### Task prompt
Reproduce the data word for word, from the very first line through the line containing "Forgot your password? Get help", with that line included.

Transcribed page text
..........

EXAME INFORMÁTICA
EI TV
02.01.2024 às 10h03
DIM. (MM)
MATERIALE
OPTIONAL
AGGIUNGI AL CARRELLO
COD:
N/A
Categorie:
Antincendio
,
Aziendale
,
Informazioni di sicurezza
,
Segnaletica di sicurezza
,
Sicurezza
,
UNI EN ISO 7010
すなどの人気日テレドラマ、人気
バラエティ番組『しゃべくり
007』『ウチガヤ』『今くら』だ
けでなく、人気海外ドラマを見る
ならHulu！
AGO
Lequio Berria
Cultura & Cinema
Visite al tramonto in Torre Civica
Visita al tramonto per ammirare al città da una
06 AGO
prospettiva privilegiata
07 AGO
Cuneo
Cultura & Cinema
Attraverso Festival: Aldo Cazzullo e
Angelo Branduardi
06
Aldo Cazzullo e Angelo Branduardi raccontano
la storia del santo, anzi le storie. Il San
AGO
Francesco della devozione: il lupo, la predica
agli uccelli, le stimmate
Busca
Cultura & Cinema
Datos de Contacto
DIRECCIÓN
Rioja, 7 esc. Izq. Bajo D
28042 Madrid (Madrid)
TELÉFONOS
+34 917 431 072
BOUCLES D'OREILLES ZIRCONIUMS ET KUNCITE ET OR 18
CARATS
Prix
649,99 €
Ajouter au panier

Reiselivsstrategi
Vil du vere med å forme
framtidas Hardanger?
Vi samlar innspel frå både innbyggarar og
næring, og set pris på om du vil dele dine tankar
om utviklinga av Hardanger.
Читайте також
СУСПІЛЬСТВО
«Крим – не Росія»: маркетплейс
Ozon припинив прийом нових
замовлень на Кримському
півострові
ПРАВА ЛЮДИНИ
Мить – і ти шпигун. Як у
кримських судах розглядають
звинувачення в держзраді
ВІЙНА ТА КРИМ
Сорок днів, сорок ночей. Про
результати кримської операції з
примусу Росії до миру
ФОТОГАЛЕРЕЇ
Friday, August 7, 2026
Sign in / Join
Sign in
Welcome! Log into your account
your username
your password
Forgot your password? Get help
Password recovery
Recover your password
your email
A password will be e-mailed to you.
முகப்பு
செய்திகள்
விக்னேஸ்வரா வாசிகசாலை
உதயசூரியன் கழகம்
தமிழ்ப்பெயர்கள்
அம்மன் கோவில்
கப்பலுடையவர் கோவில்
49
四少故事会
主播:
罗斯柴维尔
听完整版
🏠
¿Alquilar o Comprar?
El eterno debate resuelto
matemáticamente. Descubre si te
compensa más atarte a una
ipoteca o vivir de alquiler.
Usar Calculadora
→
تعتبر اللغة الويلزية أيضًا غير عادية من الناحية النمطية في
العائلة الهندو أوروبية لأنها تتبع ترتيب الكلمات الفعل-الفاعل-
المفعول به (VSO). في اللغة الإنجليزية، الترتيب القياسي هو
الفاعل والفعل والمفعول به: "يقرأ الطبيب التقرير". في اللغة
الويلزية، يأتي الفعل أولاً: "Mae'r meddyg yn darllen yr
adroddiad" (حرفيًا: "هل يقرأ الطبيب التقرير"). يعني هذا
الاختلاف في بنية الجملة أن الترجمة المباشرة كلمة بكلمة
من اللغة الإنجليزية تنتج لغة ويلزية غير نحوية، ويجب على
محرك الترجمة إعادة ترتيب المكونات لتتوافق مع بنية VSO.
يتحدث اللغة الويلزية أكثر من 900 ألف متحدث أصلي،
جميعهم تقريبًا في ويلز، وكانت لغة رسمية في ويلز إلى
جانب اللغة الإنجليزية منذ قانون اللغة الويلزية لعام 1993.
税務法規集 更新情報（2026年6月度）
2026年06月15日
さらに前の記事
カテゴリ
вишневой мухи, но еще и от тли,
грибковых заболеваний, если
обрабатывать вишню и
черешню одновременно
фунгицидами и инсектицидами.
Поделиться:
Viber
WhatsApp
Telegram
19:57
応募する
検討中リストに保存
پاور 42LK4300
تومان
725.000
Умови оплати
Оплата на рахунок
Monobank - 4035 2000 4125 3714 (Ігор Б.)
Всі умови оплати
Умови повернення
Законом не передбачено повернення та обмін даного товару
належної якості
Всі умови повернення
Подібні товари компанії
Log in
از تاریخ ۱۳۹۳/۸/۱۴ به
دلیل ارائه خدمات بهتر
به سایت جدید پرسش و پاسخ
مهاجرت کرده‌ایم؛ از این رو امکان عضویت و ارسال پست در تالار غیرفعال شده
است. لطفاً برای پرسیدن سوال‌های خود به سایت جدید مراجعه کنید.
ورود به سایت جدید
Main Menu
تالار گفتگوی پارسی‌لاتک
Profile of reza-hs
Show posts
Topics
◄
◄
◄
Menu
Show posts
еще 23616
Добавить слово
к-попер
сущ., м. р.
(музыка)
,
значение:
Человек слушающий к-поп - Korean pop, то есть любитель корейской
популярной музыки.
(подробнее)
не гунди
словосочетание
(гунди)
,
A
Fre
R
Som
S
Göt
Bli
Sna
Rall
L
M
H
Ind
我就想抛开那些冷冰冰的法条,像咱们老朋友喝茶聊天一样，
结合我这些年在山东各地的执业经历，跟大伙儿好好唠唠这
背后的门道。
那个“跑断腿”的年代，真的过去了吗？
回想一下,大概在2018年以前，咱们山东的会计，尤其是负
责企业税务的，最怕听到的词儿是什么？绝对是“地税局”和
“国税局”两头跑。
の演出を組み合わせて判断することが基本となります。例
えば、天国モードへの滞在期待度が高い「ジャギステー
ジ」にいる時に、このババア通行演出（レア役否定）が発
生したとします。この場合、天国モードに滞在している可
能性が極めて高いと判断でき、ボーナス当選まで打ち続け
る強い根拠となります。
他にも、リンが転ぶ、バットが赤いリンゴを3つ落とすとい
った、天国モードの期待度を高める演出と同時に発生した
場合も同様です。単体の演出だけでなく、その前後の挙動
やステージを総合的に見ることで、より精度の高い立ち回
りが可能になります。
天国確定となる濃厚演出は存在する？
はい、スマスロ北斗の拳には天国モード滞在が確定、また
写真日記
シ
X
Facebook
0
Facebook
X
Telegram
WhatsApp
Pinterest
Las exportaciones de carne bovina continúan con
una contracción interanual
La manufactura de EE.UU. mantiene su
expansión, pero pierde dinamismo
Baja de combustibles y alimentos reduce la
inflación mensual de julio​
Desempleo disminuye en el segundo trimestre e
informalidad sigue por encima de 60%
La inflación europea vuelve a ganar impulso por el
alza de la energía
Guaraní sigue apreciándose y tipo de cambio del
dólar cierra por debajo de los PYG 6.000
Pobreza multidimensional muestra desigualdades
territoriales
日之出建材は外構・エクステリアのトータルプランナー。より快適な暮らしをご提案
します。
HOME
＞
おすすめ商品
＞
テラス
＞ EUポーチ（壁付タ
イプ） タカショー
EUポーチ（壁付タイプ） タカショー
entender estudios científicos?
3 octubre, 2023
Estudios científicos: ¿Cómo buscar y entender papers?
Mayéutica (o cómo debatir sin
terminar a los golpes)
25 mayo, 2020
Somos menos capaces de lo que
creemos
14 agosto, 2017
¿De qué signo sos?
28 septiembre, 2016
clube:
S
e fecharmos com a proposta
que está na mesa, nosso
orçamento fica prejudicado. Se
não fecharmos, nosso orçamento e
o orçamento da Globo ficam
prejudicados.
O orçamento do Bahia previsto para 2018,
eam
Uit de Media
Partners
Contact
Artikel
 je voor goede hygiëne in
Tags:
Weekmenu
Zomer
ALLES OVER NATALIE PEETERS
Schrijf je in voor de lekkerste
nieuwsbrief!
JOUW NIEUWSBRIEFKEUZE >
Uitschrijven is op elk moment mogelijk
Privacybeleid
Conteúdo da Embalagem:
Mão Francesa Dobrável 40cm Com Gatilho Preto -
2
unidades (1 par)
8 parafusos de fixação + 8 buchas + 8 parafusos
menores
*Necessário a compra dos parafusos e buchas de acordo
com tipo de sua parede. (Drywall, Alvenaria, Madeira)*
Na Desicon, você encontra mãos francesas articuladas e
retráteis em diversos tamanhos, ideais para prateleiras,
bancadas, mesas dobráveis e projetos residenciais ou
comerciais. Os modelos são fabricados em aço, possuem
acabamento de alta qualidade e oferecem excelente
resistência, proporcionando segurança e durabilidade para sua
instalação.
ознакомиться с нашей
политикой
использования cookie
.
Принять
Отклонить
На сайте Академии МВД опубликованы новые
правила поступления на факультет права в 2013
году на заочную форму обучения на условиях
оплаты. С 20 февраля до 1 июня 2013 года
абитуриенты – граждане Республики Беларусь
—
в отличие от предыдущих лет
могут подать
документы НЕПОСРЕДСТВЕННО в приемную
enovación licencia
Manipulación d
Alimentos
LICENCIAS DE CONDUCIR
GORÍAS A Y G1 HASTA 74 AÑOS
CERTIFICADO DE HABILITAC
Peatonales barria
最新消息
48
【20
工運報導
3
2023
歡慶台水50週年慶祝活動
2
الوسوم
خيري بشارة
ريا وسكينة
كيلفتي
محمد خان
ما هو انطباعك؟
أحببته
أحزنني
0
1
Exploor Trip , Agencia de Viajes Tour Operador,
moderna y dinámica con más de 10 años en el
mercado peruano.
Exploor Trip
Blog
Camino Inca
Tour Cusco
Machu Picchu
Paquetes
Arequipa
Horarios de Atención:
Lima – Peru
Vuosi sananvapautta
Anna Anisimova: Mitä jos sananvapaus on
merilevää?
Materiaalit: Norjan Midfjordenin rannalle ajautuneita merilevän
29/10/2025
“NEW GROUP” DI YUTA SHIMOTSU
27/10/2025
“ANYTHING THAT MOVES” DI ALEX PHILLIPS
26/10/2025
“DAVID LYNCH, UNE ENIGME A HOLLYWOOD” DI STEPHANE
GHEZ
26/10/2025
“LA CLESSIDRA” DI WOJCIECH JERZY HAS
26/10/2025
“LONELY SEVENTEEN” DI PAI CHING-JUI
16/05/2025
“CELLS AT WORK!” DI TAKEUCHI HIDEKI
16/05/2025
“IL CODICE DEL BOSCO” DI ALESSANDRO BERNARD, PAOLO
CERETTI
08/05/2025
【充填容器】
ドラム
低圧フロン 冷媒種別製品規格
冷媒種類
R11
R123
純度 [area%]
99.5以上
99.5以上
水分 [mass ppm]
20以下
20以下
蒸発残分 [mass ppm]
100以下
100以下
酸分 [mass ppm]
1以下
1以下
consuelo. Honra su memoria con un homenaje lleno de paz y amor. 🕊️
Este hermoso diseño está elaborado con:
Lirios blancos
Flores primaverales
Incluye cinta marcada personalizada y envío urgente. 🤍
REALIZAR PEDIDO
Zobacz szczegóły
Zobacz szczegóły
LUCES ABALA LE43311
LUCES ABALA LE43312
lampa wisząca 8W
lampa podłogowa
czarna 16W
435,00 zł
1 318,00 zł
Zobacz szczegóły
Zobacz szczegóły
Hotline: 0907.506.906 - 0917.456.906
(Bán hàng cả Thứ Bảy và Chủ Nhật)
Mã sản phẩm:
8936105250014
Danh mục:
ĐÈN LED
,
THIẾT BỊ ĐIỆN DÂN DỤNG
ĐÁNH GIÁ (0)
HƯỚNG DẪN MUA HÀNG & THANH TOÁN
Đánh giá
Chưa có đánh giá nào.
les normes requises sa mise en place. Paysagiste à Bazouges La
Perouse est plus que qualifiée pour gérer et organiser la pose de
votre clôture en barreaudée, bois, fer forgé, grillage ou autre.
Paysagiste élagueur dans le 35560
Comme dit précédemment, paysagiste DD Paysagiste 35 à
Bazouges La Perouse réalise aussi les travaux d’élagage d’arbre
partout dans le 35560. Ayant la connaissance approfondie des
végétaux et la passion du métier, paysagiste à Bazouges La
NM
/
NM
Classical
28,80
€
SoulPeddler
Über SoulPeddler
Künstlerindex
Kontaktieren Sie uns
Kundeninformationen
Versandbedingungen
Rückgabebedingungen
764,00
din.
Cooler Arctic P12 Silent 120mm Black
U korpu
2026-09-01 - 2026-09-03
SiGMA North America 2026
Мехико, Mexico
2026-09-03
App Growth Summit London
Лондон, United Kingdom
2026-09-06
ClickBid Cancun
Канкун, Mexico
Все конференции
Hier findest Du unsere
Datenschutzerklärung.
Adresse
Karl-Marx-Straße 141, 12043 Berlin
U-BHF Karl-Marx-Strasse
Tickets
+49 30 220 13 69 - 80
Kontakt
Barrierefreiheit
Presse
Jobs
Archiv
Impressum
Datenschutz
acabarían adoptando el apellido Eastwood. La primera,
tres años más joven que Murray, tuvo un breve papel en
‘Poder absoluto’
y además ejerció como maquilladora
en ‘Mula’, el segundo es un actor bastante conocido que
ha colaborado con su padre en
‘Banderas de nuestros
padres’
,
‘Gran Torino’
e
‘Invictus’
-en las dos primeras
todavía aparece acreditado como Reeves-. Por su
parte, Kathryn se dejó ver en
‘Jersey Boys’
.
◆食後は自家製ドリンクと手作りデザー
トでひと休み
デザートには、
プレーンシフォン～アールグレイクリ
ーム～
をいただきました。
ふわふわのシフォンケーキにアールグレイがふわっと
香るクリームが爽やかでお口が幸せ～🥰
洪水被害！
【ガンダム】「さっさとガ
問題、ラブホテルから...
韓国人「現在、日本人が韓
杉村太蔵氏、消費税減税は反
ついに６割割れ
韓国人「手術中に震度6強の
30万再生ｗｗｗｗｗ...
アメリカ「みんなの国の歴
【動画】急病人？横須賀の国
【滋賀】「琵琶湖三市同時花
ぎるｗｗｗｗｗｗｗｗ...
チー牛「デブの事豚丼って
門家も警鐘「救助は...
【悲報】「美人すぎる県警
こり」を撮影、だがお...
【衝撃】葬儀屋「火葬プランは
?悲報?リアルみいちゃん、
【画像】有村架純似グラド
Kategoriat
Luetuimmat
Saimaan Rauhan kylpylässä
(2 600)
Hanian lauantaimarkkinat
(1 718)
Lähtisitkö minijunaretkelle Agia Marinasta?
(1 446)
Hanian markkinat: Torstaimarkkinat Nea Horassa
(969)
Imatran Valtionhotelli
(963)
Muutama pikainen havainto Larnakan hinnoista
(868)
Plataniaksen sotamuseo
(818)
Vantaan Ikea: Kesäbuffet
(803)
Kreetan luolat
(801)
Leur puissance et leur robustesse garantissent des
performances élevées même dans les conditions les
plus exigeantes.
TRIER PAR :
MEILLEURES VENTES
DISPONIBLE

..........

### Solved problem
EXAME INFORMÁTICA
EI TV
02.01.2024 às 10h03
DIM. (MM)
MATERIALE
OPTIONAL
AGGIUNGI AL CARRELLO
COD:
N/A
Categorie:
Antincendio
,
Aziendale
,
Informazioni di sicurezza
,
Segnaletica di sicurezza
,
Sicurezza
,
UNI EN ISO 7010
すなどの人気日テレドラマ、人気
バラエティ番組『しゃべくり
007』『ウチガヤ』『今くら』だ
けでなく、人気海外ドラマを見る
ならHulu！
AGO
Lequio Berria
Cultura & Cinema
Visite al tramonto in Torre Civica
Visita al tramonto per ammirare al città da una
06 AGO
prospettiva privilegiata
07 AGO
Cuneo
Cultura & Cinema
Attraverso Festival: Aldo Cazzullo e
Angelo Branduardi
06
Aldo Cazzullo e Angelo Branduardi raccontano
la storia del santo, anzi le storie. Il San
AGO
Francesco della devozione: il lupo, la predica
agli uccelli, le stimmate
Busca
Cultura & Cinema
Datos de Contacto
DIRECCIÓN
Rioja, 7 esc. Izq. Bajo D
28042 Madrid (Madrid)
TELÉFONOS
+34 917 431 072
BOUCLES D'OREILLES ZIRCONIUMS ET KUNCITE ET OR 18
CARATS
Prix
649,99 €
Ajouter au panier

Reiselivsstrategi
Vil du vere med å forme
framtidas Hardanger?
Vi samlar innspel frå både innbyggarar og
næring, og set pris på om du vil dele dine tankar
om utviklinga av Hardanger.
Читайте також
СУСПІЛЬСТВО
«Крим – не Росія»: маркетплейс
Ozon припинив прийом нових
замовлень на Кримському
півострові
ПРАВА ЛЮДИНИ
Мить – і ти шпигун. Як у
кримських судах розглядають
звинувачення в держзраді
ВІЙНА ТА КРИМ
Сорок днів, сорок ночей. Про
результати кримської операції з
примусу Росії до миру
ФОТОГАЛЕРЕЇ
Friday, August 7, 2026
Sign in / Join
Sign in
Welcome! Log into your account
your username
your password
Forgot your password? Get help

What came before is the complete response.